According to the Fraser of Allander Institute's Scottish Business Monitor survey, 60% of firms had vacancies in the third quarter of this year, and 86% of those said they were finding it difficult or very difficult to fill the posts.

More than two-thirds of companies said wages were higher in July - September than they had been in the previous three months.

The optimistic view is that we are in a process of creative destruction which will eventually settle down, with surviving companies slimmer and more efficient; innovative new firms born from the ashes; and a happier and more productive workforce.

"We're still optimistic for the underlying economic situation," says Ms Dent.

Campbell Mickel has shut two of his three businesses in Edinburgh
Campbell Mickel has shut two of his three businesses in Edinburgh

Campbell Mickel is not convinced. He has shut two of his three businesses in Edinburgh - a fishmonger's and a restaurant - and doesn't see any immediate respite.

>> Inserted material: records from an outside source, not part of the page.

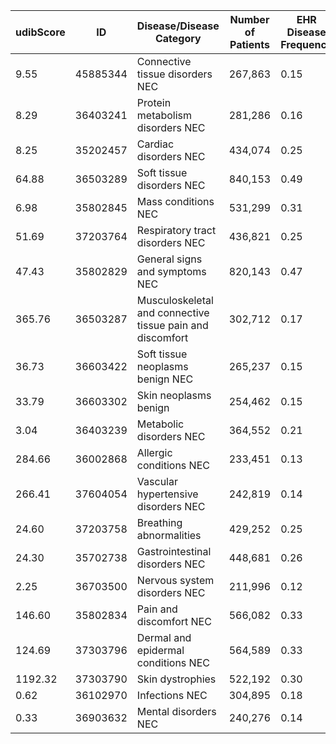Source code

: | udibScore | ID | Disease/Disease Category | Number of Patients | EHR Disease Frequency | Number of Grants | Funding Total | Funding pScore* |
| --- | --- | --- | --- | --- | --- | --- | --- |
| 9.55 | 45885344 | Connective tissue disorders NEC | 267,863 | 0.15 | 37 | $16,334,190 | 0.01619 |
| 8.29 | 36403241 | Protein metabolism disorders NEC | 281,286 | 0.16 | 47 | $19,761,541 | 0.01959 |
| 8.25 | 35202457 | Cardiac disorders NEC | 434,074 | 0.25 | 47 | $30,660,791 | 0.03039 |
| 64.88 | 36503289 | Soft tissue disorders NEC | 840,153 | 0.49 | 12 | $7,543,518 | 0.00748 |
| 6.98 | 35802845 | Mass conditions NEC | 531,299 | 0.31 | 101 | $44,353,607 | 0.04397 |
| 51.69 | 37203764 | Respiratory tract disorders NEC | 436,821 | 0.25 | 14 | $4,922,679 | 0.00488 |
| 47.43 | 35802829 | General signs and symptoms NEC | 820,143 | 0.47 | 11 | $10,072,107 | 0.00998 |
| 365.76 | 36503287 | Musculoskeletal and connective tissue pain and discomfort | 302,712 | 0.17 | 1 | $482,091 | 0.00048 |
| 36.73 | 36603422 | Soft tissue neoplasms benign NEC | 265,237 | 0.15 | 1 | $4,206,471 | 0.00417 |
| 33.79 | 36603302 | Skin neoplasms benign | 254,462 | 0.15 | 2 | $4,386,930 | 0.00435 |
| 3.04 | 36403239 | Metabolic disorders NEC | 364,552 | 0.21 | 165 | $69,746,872 | 0.06914 |
| 284.66 | 36002868 | Allergic conditions NEC | 233,451 | 0.13 | 2 | $477,710 | 0.00047 |
| 266.41 | 37604054 | Vascular hypertensive disorders NEC | 242,819 | 0.14 | 3 | $530,922 | 0.00053 |
| 24.60 | 37203758 | Breathing abnormalities | 429,252 | 0.25 | 26 | $10,164,457 | 0.01008 |
| 24.30 | 35702738 | Gastrointestinal disorders NEC | 448,681 | 0.26 | 21 | $10,754,722 | 0.01066 |
| 2.25 | 36703500 | Nervous system disorders NEC | 211,996 | 0.12 | 164 | $54,773,443 | 0.05429 |
| 146.60 | 35802834 | Pain and discomfort NEC | 566,082 | 0.33 | 9 | $2,249,265 | 0.00223 |
| 124.69 | 37303796 | Dermal and epidermal conditions NEC | 564,589 | 0.33 | 8 | $2,637,526 | 0.00261 |
| 1192.32 | 37303790 | Skin dystrophies | 522,192 | 0.30 | 1 | $255,116 | 0.00025 |
| 0.62 | 36102970 | Infections NEC | 304,895 | 0.18 | 523 | $284,477,880 | 0.28199 |
| 0.33 | 36903632 | Mental disorders NEC | 240,276 | 0.14 | 1,026 | $430,024,337 | 0.42627 |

Waiting for a delivery of octopus and squid outside his remaining fish shop in Marchmont, he insists Brexit is to blame for cutting the pool of young foreign students willing to work in the UK.

"We need the Spaniards and the French and the Portuguese," he says, insisting that the students he used to employ worked hard, contributed to society and paid their taxes.

"They didn't come over here to sit on their butts," he says.

"I don't care how much 'Dunkirk spirit' we put behind this," he says, scathingly. "This is a catastrophic failure. They have to open the borders."

Pix of a pig on Robin’s farm.

Agriculture is also facing a labour shortage and inflationary pressures, according to Robin Traquair, vice-president of the National Farmers Union of Scotland, who owns a pig farm near Dalkeith, Midlothian.

The animals eat wheat and barley which have risen in price plus there is a shortage of abattoir staff, which means pigs staying in their pens for longer.

"Not only are pigs being held back," says Mr Traquair, but while they are on the farm "they're eating more expensive food".

The UK government insists it is trying to help. A spokesperson told the BBC it was "maximising the benefits of Brexit through our points-based immigration system," with "butchers, processors and dressers...all eligible for the Skilled Worker visa route under the new system."

Ministers were "helping people across the country retrain, build new skills and get back into work," the spokesperson added.

Mr Traquair accepts that the solution to some of the shortages may lie in Scotland but he reckons that will come at a cost.

"Longer term, we're going have to train people up, local people," he says, adding "the consequence is that there will be food price inflation."